• _Recorded information_
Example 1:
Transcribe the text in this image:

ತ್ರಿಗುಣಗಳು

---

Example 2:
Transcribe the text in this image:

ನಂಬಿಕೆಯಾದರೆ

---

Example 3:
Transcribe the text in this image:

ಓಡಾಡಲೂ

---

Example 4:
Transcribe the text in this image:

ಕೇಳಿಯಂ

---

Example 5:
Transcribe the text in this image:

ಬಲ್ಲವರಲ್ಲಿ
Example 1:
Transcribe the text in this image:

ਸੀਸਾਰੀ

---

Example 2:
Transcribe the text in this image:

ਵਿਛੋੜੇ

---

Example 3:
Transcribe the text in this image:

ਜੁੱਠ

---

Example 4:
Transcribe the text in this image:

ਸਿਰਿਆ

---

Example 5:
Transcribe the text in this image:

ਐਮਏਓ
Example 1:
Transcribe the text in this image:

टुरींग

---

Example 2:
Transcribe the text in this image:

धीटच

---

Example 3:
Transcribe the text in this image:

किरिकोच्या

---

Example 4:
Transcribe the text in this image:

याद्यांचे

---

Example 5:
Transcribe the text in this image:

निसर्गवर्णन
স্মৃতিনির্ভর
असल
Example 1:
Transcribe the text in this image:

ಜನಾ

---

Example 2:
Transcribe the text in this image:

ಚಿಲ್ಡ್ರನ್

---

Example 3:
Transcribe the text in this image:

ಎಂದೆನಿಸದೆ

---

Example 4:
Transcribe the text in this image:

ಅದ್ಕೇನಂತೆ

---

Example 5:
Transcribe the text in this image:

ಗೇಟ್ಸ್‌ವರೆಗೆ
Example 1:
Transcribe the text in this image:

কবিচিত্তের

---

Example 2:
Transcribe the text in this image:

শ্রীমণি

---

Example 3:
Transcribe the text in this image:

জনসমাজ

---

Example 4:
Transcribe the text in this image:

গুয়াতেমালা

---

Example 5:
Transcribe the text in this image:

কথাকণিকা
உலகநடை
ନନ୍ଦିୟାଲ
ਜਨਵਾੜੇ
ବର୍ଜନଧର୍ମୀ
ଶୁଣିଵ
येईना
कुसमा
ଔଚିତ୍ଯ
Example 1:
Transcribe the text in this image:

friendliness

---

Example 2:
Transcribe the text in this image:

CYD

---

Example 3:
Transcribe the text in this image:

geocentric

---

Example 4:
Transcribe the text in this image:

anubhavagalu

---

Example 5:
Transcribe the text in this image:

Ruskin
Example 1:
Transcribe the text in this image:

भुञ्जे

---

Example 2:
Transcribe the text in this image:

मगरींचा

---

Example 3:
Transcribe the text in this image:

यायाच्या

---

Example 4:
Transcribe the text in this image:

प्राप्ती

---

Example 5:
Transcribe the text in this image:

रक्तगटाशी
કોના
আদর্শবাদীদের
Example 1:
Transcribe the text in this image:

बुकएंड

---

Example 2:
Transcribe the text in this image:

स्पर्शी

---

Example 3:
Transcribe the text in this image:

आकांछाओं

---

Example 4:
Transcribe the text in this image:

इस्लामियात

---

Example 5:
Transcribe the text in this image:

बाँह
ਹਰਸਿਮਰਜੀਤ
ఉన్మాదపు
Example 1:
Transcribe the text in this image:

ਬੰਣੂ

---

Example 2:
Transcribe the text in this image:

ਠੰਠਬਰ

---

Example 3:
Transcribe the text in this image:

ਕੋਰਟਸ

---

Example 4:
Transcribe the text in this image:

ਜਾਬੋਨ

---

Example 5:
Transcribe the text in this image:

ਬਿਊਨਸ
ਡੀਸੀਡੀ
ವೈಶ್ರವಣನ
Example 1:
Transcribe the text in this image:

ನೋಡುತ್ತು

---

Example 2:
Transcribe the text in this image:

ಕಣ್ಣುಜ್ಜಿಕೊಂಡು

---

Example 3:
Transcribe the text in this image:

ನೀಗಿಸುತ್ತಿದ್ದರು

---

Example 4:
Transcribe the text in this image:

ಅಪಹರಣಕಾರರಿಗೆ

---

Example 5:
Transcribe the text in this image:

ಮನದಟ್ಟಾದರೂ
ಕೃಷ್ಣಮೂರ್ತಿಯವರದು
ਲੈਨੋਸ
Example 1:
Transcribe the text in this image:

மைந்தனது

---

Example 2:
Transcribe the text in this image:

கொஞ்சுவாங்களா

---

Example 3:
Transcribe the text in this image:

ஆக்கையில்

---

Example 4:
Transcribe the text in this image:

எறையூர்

• _What needs to be done_
In this exercise, reproduce each line above exactly.

• _Answer to this problem_
Example 1:
Transcribe the text in this image:

ತ್ರಿಗುಣಗಳು

---

Example 2:
Transcribe the text in this image:

ನಂಬಿಕೆಯಾದರೆ

---

Example 3:
Transcribe the text in this image:

ಓಡಾಡಲೂ

---

Example 4:
Transcribe the text in this image:

ಕೇಳಿಯಂ

---

Example 5:
Transcribe the text in this image:

ಬಲ್ಲವರಲ್ಲಿ
Example 1:
Transcribe the text in this image:

ਸੀਸਾਰੀ

---

Example 2:
Transcribe the text in this image:

ਵਿਛੋੜੇ

---

Example 3:
Transcribe the text in this image:

ਜੁੱਠ

---

Example 4:
Transcribe the text in this image:

ਸਿਰਿਆ

---

Example 5:
Transcribe the text in this image:

ਐਮਏਓ
Example 1:
Transcribe the text in this image:

टुरींग

---

Example 2:
Transcribe the text in this image:

धीटच

---

Example 3:
Transcribe the text in this image:

किरिकोच्या

---

Example 4:
Transcribe the text in this image:

याद्यांचे

---

Example 5:
Transcribe the text in this image:

निसर्गवर्णन
স্মৃতিনির্ভর
असल
Example 1:
Transcribe the text in this image:

ಜನಾ

---

Example 2:
Transcribe the text in this image:

ಚಿಲ್ಡ್ರನ್

---

Example 3:
Transcribe the text in this image:

ಎಂದೆನಿಸದೆ

---

Example 4:
Transcribe the text in this image:

ಅದ್ಕೇನಂತೆ

---

Example 5:
Transcribe the text in this image:

ಗೇಟ್ಸ್‌ವರೆಗೆ
Example 1:
Transcribe the text in this image:

কবিচিত্তের

---

Example 2:
Transcribe the text in this image:

শ্রীমণি

---

Example 3:
Transcribe the text in this image:

জনসমাজ

---

Example 4:
Transcribe the text in this image:

গুয়াতেমালা

---

Example 5:
Transcribe the text in this image:

কথাকণিকা
உலகநடை
ନନ୍ଦିୟାଲ
ਜਨਵਾੜੇ
ବର୍ଜନଧର୍ମୀ
ଶୁଣିଵ
येईना
कुसमा
ଔଚିତ୍ଯ
Example 1:
Transcribe the text in this image:

friendliness

---

Example 2:
Transcribe the text in this image:

CYD

---

Example 3:
Transcribe the text in this image:

geocentric

---

Example 4:
Transcribe the text in this image:

anubhavagalu

---

Example 5:
Transcribe the text in this image:

Ruskin
Example 1:
Transcribe the text in this image:

भुञ्जे

---

Example 2:
Transcribe the text in this image:

मगरींचा

---

Example 3:
Transcribe the text in this image:

यायाच्या

---

Example 4:
Transcribe the text in this image:

प्राप्ती

---

Example 5:
Transcribe the text in this image:

रक्तगटाशी
કોના
আদর্শবাদীদের
Example 1:
Transcribe the text in this image:

बुकएंड

---

Example 2:
Transcribe the text in this image:

स्पर्शी

---

Example 3:
Transcribe the text in this image:

आकांछाओं

---

Example 4:
Transcribe the text in this image:

इस्लामियात

---

Example 5:
Transcribe the text in this image:

बाँह
ਹਰਸਿਮਰਜੀਤ
ఉన్మాదపు
Example 1:
Transcribe the text in this image:

ਬੰਣੂ

---

Example 2:
Transcribe the text in this image:

ਠੰਠਬਰ

---

Example 3:
Transcribe the text in this image:

ਕੋਰਟਸ

---

Example 4:
Transcribe the text in this image:

ਜਾਬੋਨ

---

Example 5:
Transcribe the text in this image:

ਬਿਊਨਸ
ਡੀਸੀਡੀ
ವೈಶ್ರವಣನ
Example 1:
Transcribe the text in this image:

ನೋಡುತ್ತು

---

Example 2:
Transcribe the text in this image:

ಕಣ್ಣುಜ್ಜಿಕೊಂಡು

---

Example 3:
Transcribe the text in this image:

ನೀಗಿಸುತ್ತಿದ್ದರು

---

Example 4:
Transcribe the text in this image:

ಅಪಹರಣಕಾರರಿಗೆ

---

Example 5:
Transcribe the text in this image:

ಮನದಟ್ಟಾದರೂ
ಕೃಷ್ಣಮೂರ್ತಿಯವರದು
ਲੈਨੋਸ
Example 1:
Transcribe the text in this image:

மைந்தனது

---

Example 2:
Transcribe the text in this image:

கொஞ்சுவாங்களா

---

Example 3:
Transcribe the text in this image:

ஆக்கையில்

---

Example 4:
Transcribe the text in this image:

எறையூர்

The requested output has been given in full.